=== Given entries ===

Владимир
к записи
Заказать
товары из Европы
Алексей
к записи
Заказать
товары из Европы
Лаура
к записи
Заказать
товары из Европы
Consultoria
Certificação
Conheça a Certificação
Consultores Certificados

===
=== Given entries ===

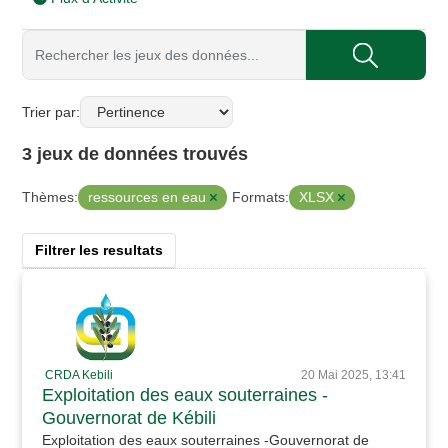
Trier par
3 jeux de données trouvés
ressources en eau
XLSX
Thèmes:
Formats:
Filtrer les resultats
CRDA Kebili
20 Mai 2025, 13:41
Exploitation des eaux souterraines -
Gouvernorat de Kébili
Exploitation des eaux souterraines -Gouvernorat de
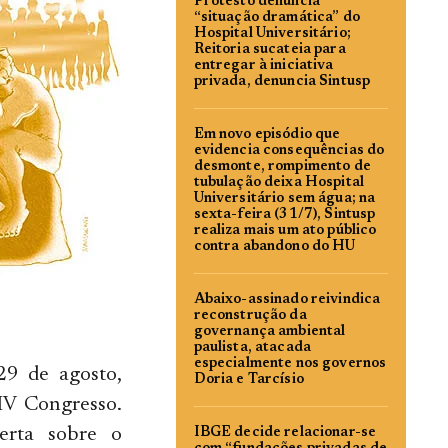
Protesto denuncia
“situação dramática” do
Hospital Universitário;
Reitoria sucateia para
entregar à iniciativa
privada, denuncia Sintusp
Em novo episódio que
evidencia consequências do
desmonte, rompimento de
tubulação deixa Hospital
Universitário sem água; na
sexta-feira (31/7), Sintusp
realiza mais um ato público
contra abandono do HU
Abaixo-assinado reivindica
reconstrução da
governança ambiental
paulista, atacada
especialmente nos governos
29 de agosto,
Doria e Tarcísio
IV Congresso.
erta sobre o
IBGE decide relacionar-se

===
=== Given entries ===

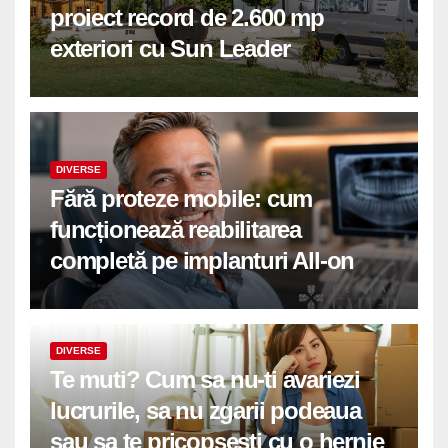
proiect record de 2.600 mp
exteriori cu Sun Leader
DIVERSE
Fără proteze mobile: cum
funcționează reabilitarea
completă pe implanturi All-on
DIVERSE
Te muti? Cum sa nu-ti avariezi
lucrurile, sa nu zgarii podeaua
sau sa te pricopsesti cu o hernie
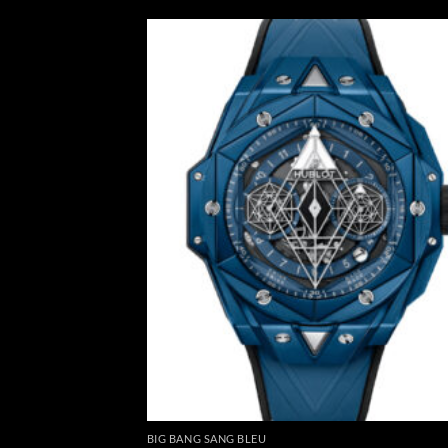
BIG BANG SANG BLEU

===

▸ Your assignment
Transcribe everything in the entries above from the line containing "Protesto denuncia" down to the line containing "tubulação deixa Hospital", both included.

▸ Response
Protesto denuncia
“situação dramática” do
Hospital Universitário;
Reitoria sucateia para
entregar à iniciativa
privada, denuncia Sintusp
Em novo episódio que
evidencia consequências do
desmonte, rompimento de
tubulação deixa Hospital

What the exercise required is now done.